47; after: r2 =  41) On average, participants recalled 62 2% of

47; after: r2 = .41). On average, participants recalled 62.2% of the information provided (Fig. 3). Total recall was significantly better in the affective condition (M(SD) = 66.3%(9.3)) than in the standard condition (M(SD) = 58.2%(14.8); t(48) = 2.31, p = .025, r2 = .10). Further analysis revealed that recall only differed between both conditions, for information provided during the

part of the consultation in which clinician’s communication differed, i.e. between T3 and T4. Participants in the affective communication recalled 67.8% (SD = 2.5) Pexidartinib supplier of the information provided after T3, whereas participants in the standard condition recalled 58.3% (SD = 3.58) of this information (t(48) = 2.17, p = .035, r2 = .09). Variance in SCL did not

significantly explain variance in percentage correct recall of information provided during the first part of the consultation, before clinicians’ communication was AZD2281 manufacturer manipulated (affective condition: F(1,23) = 0.09, p = .77, r2 = -.04; standard condition: F(1,23) = 0.14, p = .71, r2 = -.04), nor in the second part in the standard condition (F(1,23) = 0.47, p = .50, r2 = -.02). However, in the affective condition, after the start of the manipulation, SCL did affect recall. Regression analyses revealed that, in this condition, variance in SCL explained 21.1% of the variance in percentage correct recall of information provided after T3 in this condition (F(1,23) = 7.42, p = .01, r2 = .21). This experimental study examined the effect of clinician’s affective communication on APs’ physiological arousal and information recall. As expected, breaking bad news evoked physiological arousal in APs. According to our expectations, subsequent affective clinical communication enhanced the decrease of APs’ physiological arousal and improved APs’ recall of provided information, in comparison to standard communication.
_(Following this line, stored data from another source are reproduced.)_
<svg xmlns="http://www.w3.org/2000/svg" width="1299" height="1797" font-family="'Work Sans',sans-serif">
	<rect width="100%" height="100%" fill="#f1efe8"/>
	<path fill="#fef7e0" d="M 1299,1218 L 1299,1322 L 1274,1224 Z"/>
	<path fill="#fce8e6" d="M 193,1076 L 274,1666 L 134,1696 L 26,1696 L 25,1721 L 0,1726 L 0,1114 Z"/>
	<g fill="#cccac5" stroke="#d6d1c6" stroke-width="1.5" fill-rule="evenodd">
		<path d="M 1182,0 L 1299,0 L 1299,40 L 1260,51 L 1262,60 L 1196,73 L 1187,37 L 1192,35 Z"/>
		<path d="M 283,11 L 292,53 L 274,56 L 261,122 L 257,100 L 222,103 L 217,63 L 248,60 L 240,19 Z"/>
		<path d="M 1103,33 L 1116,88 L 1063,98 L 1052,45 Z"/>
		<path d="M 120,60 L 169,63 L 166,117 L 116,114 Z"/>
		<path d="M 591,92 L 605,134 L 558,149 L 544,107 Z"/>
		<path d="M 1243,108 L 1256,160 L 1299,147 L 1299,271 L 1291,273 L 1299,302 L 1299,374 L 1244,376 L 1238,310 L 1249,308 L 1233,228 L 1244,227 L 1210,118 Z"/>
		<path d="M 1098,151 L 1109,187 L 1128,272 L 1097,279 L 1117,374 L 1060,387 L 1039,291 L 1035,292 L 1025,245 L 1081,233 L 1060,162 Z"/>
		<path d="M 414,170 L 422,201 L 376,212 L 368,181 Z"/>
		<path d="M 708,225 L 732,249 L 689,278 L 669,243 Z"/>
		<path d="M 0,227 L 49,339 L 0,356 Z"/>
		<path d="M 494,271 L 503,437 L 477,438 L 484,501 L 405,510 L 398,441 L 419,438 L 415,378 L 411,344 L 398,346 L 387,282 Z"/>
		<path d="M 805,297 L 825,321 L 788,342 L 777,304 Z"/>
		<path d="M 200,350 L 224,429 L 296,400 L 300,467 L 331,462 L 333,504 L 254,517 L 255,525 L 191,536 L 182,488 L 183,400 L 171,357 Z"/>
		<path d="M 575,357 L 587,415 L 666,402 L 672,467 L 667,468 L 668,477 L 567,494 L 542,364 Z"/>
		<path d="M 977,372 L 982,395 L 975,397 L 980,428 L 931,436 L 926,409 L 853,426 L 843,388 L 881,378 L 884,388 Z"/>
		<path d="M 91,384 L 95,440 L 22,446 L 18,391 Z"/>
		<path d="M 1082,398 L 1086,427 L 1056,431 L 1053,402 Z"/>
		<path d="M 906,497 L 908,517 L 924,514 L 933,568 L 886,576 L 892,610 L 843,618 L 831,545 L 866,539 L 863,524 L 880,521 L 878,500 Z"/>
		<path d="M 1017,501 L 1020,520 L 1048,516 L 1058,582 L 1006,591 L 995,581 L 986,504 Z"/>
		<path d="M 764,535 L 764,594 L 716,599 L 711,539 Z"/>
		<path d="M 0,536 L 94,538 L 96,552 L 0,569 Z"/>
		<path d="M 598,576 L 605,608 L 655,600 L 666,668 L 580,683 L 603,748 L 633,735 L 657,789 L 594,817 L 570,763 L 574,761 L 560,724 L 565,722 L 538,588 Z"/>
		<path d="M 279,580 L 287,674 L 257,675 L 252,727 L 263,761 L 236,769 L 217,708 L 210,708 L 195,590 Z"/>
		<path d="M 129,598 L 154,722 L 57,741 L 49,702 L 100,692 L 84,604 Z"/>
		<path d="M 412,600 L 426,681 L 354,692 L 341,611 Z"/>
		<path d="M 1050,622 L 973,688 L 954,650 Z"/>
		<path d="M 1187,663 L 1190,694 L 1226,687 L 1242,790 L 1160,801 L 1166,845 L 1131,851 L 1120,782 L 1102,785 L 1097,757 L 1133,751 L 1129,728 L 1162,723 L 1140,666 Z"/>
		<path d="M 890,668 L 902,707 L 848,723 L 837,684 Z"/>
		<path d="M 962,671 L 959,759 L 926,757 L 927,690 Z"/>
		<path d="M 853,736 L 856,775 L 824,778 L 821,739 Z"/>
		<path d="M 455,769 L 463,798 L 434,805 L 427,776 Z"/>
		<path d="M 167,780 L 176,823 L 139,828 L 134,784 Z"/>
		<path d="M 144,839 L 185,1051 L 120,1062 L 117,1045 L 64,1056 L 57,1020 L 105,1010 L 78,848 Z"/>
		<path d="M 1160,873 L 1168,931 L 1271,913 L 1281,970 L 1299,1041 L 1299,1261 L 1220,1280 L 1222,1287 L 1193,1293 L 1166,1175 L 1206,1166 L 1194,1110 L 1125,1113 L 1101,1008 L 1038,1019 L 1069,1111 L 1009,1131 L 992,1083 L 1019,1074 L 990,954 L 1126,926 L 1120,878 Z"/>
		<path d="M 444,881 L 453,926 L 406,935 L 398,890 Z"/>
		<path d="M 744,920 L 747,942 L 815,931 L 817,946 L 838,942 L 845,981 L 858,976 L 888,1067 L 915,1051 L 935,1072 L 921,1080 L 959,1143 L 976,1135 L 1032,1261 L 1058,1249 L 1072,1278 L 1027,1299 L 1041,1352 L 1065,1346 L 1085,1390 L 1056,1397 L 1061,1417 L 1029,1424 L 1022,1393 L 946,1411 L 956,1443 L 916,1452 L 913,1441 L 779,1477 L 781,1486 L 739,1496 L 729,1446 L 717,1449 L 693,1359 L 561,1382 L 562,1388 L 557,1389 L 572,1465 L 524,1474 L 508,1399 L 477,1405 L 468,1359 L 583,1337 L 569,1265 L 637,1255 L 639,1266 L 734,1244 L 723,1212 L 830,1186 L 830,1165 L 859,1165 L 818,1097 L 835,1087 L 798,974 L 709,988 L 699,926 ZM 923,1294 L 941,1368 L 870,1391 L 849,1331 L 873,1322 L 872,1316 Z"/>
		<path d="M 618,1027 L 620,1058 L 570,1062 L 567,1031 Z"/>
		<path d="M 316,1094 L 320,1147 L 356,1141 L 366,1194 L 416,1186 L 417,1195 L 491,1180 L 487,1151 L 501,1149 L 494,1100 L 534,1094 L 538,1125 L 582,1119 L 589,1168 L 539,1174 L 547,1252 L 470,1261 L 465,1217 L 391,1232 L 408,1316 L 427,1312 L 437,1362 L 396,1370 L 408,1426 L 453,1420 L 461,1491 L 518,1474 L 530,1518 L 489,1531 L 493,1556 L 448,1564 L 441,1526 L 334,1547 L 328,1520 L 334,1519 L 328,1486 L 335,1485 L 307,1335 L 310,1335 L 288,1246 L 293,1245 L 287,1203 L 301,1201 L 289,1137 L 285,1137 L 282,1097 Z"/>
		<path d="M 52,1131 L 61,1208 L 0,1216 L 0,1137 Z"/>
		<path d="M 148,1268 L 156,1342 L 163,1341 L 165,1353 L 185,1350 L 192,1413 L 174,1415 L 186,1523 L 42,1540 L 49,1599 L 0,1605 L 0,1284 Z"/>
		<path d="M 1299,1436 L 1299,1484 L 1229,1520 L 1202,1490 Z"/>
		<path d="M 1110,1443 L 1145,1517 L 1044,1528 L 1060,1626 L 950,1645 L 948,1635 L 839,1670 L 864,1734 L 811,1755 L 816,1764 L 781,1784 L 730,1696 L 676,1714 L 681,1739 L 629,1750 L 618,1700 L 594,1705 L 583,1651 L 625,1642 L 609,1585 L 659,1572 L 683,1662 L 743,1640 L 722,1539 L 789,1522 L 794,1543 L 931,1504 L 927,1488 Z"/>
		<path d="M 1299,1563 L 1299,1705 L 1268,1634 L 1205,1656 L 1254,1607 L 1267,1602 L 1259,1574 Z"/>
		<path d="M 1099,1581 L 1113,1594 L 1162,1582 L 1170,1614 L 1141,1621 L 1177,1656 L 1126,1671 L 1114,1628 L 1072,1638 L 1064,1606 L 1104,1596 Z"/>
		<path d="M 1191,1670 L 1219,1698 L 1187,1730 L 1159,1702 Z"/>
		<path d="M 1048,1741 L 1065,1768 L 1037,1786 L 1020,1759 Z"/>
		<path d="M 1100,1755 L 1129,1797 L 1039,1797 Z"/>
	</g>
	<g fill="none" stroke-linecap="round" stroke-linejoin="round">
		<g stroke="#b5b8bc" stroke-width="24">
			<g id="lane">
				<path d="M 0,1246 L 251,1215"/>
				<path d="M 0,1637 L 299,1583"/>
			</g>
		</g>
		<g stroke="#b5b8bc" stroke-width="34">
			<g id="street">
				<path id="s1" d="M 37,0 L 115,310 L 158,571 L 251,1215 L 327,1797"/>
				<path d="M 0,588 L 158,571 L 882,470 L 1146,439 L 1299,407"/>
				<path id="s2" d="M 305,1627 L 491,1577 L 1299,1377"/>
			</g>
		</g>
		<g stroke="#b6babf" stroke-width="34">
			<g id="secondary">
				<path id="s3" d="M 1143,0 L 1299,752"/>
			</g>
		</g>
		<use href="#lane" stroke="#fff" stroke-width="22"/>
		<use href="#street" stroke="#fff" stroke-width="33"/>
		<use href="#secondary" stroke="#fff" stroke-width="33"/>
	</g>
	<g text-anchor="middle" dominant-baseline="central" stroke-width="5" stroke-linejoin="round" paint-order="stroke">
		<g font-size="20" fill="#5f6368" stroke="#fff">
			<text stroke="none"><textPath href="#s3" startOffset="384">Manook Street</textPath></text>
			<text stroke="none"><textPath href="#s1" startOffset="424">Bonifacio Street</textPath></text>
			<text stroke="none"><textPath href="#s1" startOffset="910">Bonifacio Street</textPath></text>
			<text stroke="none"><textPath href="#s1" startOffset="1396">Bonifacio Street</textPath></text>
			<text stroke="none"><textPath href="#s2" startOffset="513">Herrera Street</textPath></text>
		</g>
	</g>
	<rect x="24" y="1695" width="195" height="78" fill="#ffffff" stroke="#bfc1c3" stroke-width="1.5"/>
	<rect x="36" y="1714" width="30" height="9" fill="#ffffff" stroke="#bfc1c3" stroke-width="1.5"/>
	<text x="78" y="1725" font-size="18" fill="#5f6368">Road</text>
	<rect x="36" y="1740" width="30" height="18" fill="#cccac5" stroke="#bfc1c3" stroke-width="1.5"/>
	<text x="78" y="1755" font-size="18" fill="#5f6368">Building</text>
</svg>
Our results provide evidence that emotional arousal evoked by bad news is not limited to self-reported psychological arousal [6], [7] and [8], but also

includes objectively measured physiological arousal. These findings illustrate the profound impact of an incurable cancer diagnosis and contribute to a better Interleukin-3 receptor understanding of the acute stress response patients have to deal with in these consultations. Previous research already emphasised the connection between mental stress and increased physiological arousal across a variety of contexts and measurements, for instance cardiac autonomic reactivity and cortisol responses to social stressors in a laboratory [9], increased inflammatory markers in response to psychological distress [11], cortisol responses during care-giving [14] and cardiovascular reactivity to stressors in real-life [13]. However, to the best of our knowledge this is the first study demonstrating this connection in a bad news consultation.